A 2018 Malware is Using a New Approach to Infect Windows Devices
Note: We may earn a commission from products or services when you click on a link and make a purchase.
What is Purple Fox?
Purple Fox is a malware first discovered in 2018. Targeting Windows machines, Purple Fox used exploit kits and phishing emails to infect targets. Exploit kits gather information on the victim machine, detects vulnerabilities and uses this information to determine the appropriate approach for delivering and deploying the malware.
New Attack Method
Now, Purple Fox has re-emerged with a new infection vector, where breaches are occurring through SMB passwords without user interaction. This is troubling because this means that regardless of individual caution when opening emails from unfamiliar sources, malicious parties are still able to infect devices. This approach was used in last year’s Banco BCR ransomware attack, with claims that payment card information had been stolen.
READ Where Are My Saved Passwords in Chrome?
Guardicore Labs have identified Purple Fox’s network of compromised servers hosting payloads, which appear to be Microsoft IIS 7.5 servers. The malware includes a rootkit which makes it difficult to detect and remove the malware as it hides on the machine it is infecting. This is made possible by utilizing weak passwords used over the SMB (Server Message Block) protocol.
SMB is used by Windows computers to communicate with other network devices (i.e. printers, file servers, etc.). Active Directory users also use the SMB protocol with their Active Directory password. Common passwords used by Purple Fox include, but are not limited to, the following:
- 123
- Aa123456
- password
- 1qaz2wsx
- 12345678
- a123456
- password1
- abc123
- 111111111
- welcome
- 1234567890
- 111111
- 654321
- 123456789a
- princess
- 1q2w3e4r
- 888888
- dragon
- 112233
- iloveyou
SEE ALSO The Most Common Hacked Passwords
While Purple Fox’s prior methods (phishing and exploit kits) require some user interaction to initiate, the new SMB attack method does not require this interaction. These brute force attacks are versatile, and they would make accounts with reused passwords easy targets.
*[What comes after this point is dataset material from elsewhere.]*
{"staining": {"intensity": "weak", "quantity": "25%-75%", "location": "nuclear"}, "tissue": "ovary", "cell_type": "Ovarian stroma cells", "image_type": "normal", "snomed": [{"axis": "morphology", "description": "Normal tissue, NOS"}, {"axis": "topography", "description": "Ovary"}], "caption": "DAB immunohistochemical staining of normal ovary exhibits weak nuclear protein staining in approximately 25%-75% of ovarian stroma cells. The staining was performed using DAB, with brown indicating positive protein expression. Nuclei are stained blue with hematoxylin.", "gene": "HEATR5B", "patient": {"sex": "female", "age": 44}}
A Warning to the General Public
It is easy to forget new passwords, and people often use the same password across multiple online accounts, especially for accounts that may not necessarily be directly connected to financial or otherwise “important accounts.” However, using the same password more than once on different sites opens individuals up for these attacks. If one site is breached and users’ passwords are stolen, it would be easy work for threat actors to run the same passwords through other popular websites to steal personal information which can then be used in other phishing or hacking campaigns.
A reliable password app will help create and store unique passwords for all online accounts.
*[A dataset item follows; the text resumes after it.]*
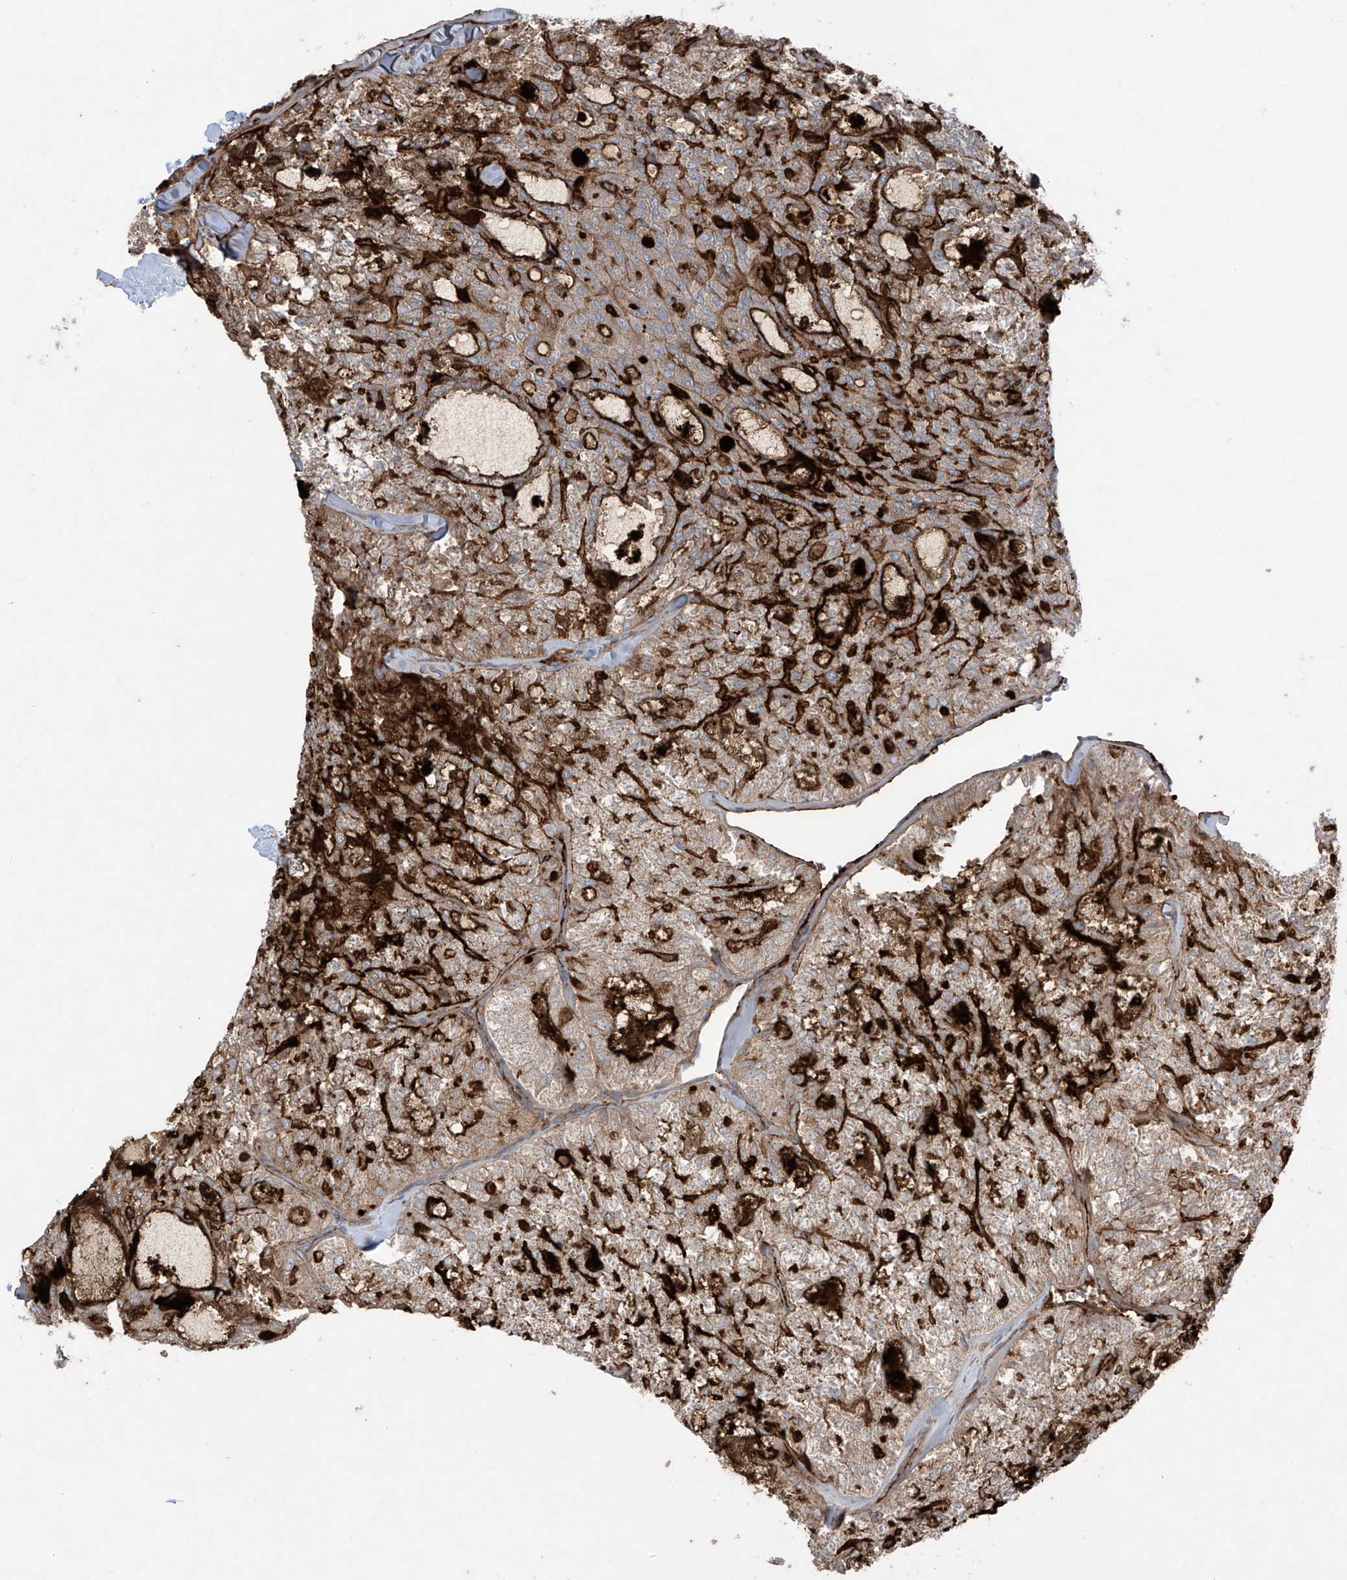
{"staining": {"intensity": "strong", "quantity": "25%-75%", "location": "cytoplasmic/membranous"}, "tissue": "thyroid cancer", "cell_type": "Tumor cells", "image_type": "cancer", "snomed": [{"axis": "morphology", "description": "Follicular adenoma carcinoma, NOS"}, {"axis": "topography", "description": "Thyroid gland"}], "caption": "An IHC histopathology image of tumor tissue is shown. Protein staining in brown shows strong cytoplasmic/membranous positivity in follicular adenoma carcinoma (thyroid) within tumor cells.", "gene": "TRMU", "patient": {"sex": "male", "age": 75}}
SEE ALSO Top 9 Cyber Threats for Businesses
Personal information is used to bypass multi-factor authentication processes which are used for more secure accounts such as banking or government assistance. It is also used to reset passwords and set up multi-factor authentication processes which would lock individuals out of their attacks.
It is common to save passwords onto our browsers and reuse easily remembered passwords, but as attackers get more creative with their approaches, it becomes more important to create random, strong passwords for each account and avoid the most common passwords used across the board.